(RECORDS FOR THE TASK)
== Segment start ==

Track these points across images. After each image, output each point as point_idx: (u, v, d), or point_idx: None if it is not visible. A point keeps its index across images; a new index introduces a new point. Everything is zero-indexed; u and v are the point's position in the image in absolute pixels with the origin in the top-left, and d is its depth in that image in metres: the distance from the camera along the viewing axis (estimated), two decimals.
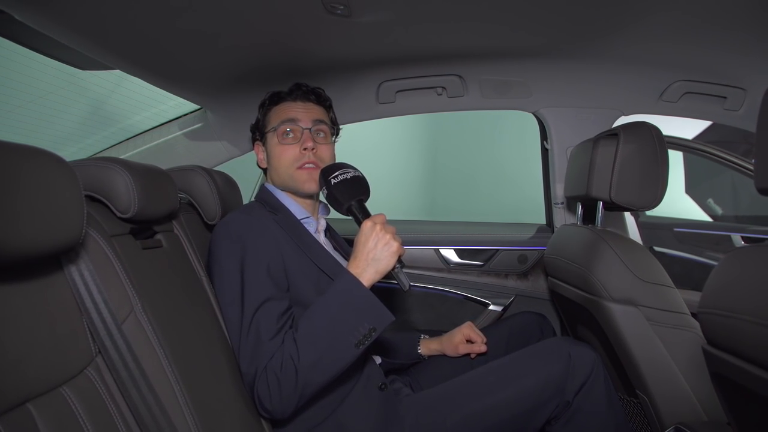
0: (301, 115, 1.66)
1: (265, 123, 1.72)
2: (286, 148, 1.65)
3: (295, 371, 1.32)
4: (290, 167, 1.64)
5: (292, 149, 1.64)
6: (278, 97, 1.72)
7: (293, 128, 1.65)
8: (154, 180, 1.32)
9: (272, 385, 1.34)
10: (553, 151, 2.34)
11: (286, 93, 1.71)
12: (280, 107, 1.70)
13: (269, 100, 1.73)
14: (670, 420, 1.63)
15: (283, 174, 1.66)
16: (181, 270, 1.44)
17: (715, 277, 0.99)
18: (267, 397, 1.35)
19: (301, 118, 1.66)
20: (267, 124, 1.71)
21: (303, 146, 1.63)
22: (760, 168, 0.93)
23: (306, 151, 1.63)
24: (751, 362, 0.86)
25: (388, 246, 1.41)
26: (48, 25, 1.36)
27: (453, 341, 1.90)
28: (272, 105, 1.72)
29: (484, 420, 1.52)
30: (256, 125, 1.76)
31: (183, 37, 1.53)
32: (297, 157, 1.64)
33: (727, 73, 2.12)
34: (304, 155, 1.63)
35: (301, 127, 1.65)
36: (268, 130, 1.69)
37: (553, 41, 1.91)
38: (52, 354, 0.93)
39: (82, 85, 2.24)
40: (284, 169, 1.65)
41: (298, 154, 1.64)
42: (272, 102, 1.72)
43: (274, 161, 1.68)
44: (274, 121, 1.68)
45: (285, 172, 1.65)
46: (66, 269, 1.03)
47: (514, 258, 2.46)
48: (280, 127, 1.65)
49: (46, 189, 0.87)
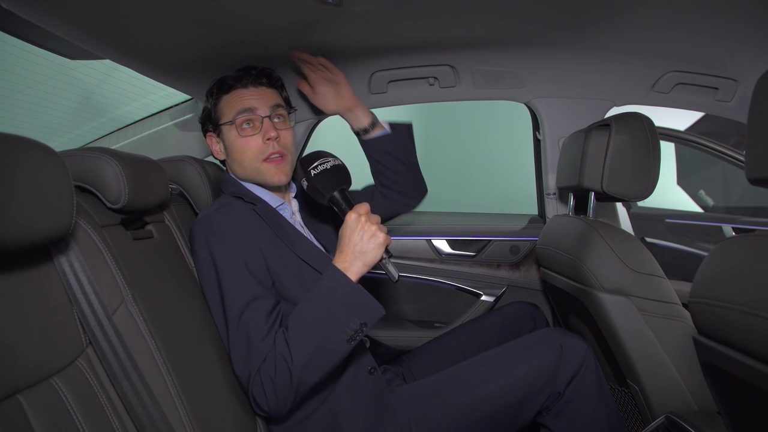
0: (257, 103, 1.60)
1: (219, 114, 1.64)
2: (247, 141, 1.59)
3: (289, 372, 1.32)
4: (255, 160, 1.59)
5: (254, 140, 1.59)
6: (227, 84, 1.64)
7: (252, 118, 1.59)
8: (144, 170, 1.31)
9: (267, 387, 1.33)
10: (545, 142, 2.34)
11: (234, 79, 1.64)
12: (232, 96, 1.62)
13: (217, 89, 1.65)
14: (661, 409, 1.63)
15: (248, 167, 1.61)
16: (172, 260, 1.44)
17: (705, 267, 0.99)
18: (263, 399, 1.34)
19: (258, 106, 1.60)
20: (221, 116, 1.63)
21: (266, 137, 1.58)
22: (750, 158, 0.93)
23: (270, 141, 1.58)
24: (741, 351, 0.87)
25: (374, 238, 1.39)
26: (36, 14, 1.34)
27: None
28: (222, 93, 1.64)
29: (476, 411, 1.52)
30: (206, 116, 1.67)
31: (172, 26, 1.52)
32: (261, 149, 1.59)
33: (719, 64, 2.12)
34: (268, 145, 1.58)
35: (259, 116, 1.59)
36: (223, 122, 1.62)
37: (545, 31, 1.91)
38: (42, 345, 0.92)
39: (72, 75, 2.22)
40: (249, 163, 1.60)
41: (261, 145, 1.58)
42: (221, 90, 1.64)
43: (236, 155, 1.61)
44: (229, 113, 1.61)
45: (250, 165, 1.60)
46: (56, 260, 1.02)
47: (506, 248, 2.46)
48: (237, 119, 1.59)
49: (34, 179, 0.86)
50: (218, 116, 1.64)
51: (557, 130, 2.31)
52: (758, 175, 0.91)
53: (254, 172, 1.61)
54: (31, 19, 1.36)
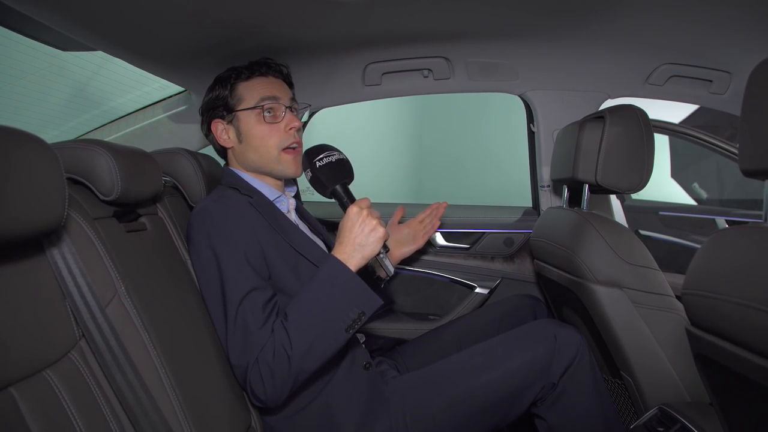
0: (279, 93, 1.62)
1: (236, 100, 1.62)
2: (270, 128, 1.59)
3: (288, 360, 1.32)
4: (275, 148, 1.60)
5: (277, 128, 1.59)
6: (246, 72, 1.64)
7: (275, 106, 1.60)
8: (137, 162, 1.31)
9: (265, 376, 1.33)
10: (540, 134, 2.34)
11: (250, 69, 1.64)
12: (254, 83, 1.62)
13: (235, 75, 1.63)
14: (654, 401, 1.64)
15: (265, 156, 1.61)
16: (166, 253, 1.43)
17: (698, 259, 0.99)
18: (260, 388, 1.34)
19: (281, 96, 1.61)
20: (239, 102, 1.61)
21: (289, 126, 1.59)
22: (744, 150, 0.93)
23: (292, 131, 1.59)
24: (733, 342, 0.87)
25: (374, 231, 1.42)
26: (26, 5, 1.33)
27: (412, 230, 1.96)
28: (240, 80, 1.63)
29: (470, 402, 1.52)
30: (220, 101, 1.64)
31: (166, 18, 1.51)
32: (283, 138, 1.60)
33: (713, 57, 2.12)
34: (290, 135, 1.60)
35: (282, 105, 1.61)
36: (242, 108, 1.61)
37: (539, 20, 1.90)
38: (35, 338, 0.92)
39: (65, 66, 2.21)
40: (267, 150, 1.60)
41: (283, 134, 1.59)
42: (240, 77, 1.63)
43: (255, 141, 1.60)
44: (251, 99, 1.60)
45: (268, 153, 1.60)
46: (48, 252, 1.02)
47: (501, 241, 2.46)
48: (262, 105, 1.59)
49: (26, 171, 0.85)
50: (235, 102, 1.62)
51: (551, 122, 2.31)
52: (751, 166, 0.92)
53: (272, 161, 1.61)
54: (21, 9, 1.34)
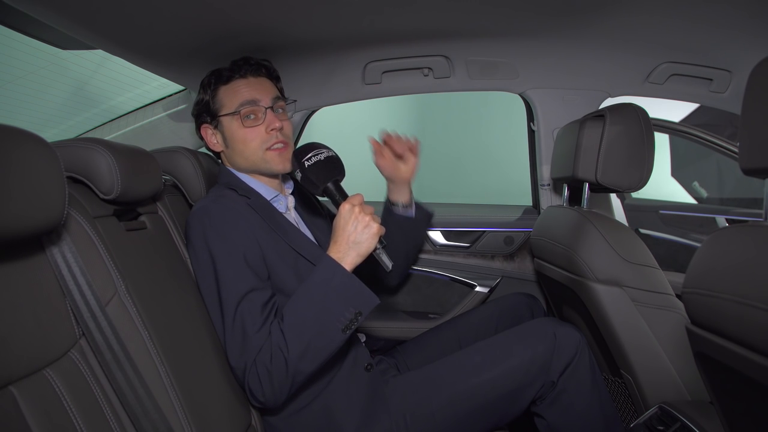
0: (259, 94, 1.60)
1: (218, 106, 1.62)
2: (251, 131, 1.58)
3: (285, 362, 1.32)
4: (259, 150, 1.58)
5: (258, 131, 1.58)
6: (225, 75, 1.62)
7: (255, 110, 1.58)
8: (137, 161, 1.31)
9: (263, 378, 1.33)
10: (540, 133, 2.34)
11: (231, 70, 1.62)
12: (233, 87, 1.61)
13: (215, 80, 1.63)
14: (654, 399, 1.64)
15: (252, 157, 1.60)
16: (165, 252, 1.43)
17: (698, 258, 0.99)
18: (259, 390, 1.35)
19: (260, 98, 1.59)
20: (221, 107, 1.61)
21: (270, 127, 1.58)
22: (744, 149, 0.93)
23: (273, 132, 1.58)
24: (733, 341, 0.87)
25: (368, 228, 1.40)
26: (26, 3, 1.33)
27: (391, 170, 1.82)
28: (220, 84, 1.62)
29: (470, 400, 1.52)
30: (203, 107, 1.65)
31: (165, 16, 1.51)
32: (264, 139, 1.58)
33: (714, 55, 2.12)
34: (272, 135, 1.58)
35: (262, 107, 1.59)
36: (224, 113, 1.61)
37: (539, 18, 1.90)
38: (35, 336, 0.92)
39: (64, 65, 2.21)
40: (252, 152, 1.59)
41: (264, 135, 1.58)
42: (219, 80, 1.62)
43: (238, 146, 1.60)
44: (231, 104, 1.59)
45: (254, 155, 1.59)
46: (48, 251, 1.02)
47: (501, 240, 2.46)
48: (240, 111, 1.58)
49: (26, 170, 0.85)
50: (217, 107, 1.62)
51: (552, 121, 2.31)
52: (751, 165, 0.92)
53: (259, 161, 1.60)
54: (21, 8, 1.34)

== Segment end ==

Looking above, find the stretch of lines that opens with the one holding "43: (274, 161, 1.68)" and closes with the one holding "53: (254, 172, 1.61)". Copy it exactly, pictures excluded.

(OUTPUT OF THE EXERCISE)
43: (274, 161, 1.68)
44: (274, 121, 1.68)
45: (285, 172, 1.65)
46: (66, 269, 1.03)
47: (514, 258, 2.46)
48: (280, 127, 1.65)
49: (46, 189, 0.87)
0: (257, 103, 1.60)
1: (219, 114, 1.64)
2: (247, 141, 1.59)
3: (289, 372, 1.32)
4: (255, 160, 1.59)
5: (254, 140, 1.59)
6: (227, 84, 1.64)
7: (252, 118, 1.59)
8: (144, 170, 1.31)
9: (267, 387, 1.33)
10: (545, 142, 2.34)
11: (234, 79, 1.64)
12: (232, 96, 1.62)
13: (217, 89, 1.65)
14: (661, 409, 1.63)
15: (248, 167, 1.61)
16: (172, 260, 1.44)
17: (705, 267, 0.99)
18: (263, 399, 1.34)
19: (258, 106, 1.60)
20: (221, 116, 1.63)
21: (266, 137, 1.58)
22: (750, 158, 0.93)
23: (270, 141, 1.58)
24: (741, 351, 0.87)
25: (374, 238, 1.39)
26: (36, 14, 1.34)
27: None
28: (222, 93, 1.64)
29: (476, 411, 1.52)
30: (206, 116, 1.67)
31: (172, 26, 1.52)
32: (261, 149, 1.59)
33: (719, 64, 2.12)
34: (268, 145, 1.58)
35: (259, 116, 1.59)
36: (223, 122, 1.62)
37: (545, 31, 1.91)
38: (42, 345, 0.92)
39: (72, 75, 2.22)
40: (249, 163, 1.60)
41: (261, 145, 1.58)
42: (221, 90, 1.64)
43: (236, 155, 1.61)
44: (229, 113, 1.61)
45: (250, 165, 1.60)
46: (56, 260, 1.02)
47: (506, 248, 2.46)
48: (237, 119, 1.59)
49: (34, 179, 0.86)
50: (218, 116, 1.64)
51: (557, 130, 2.31)
52: (758, 175, 0.91)
53: (254, 172, 1.61)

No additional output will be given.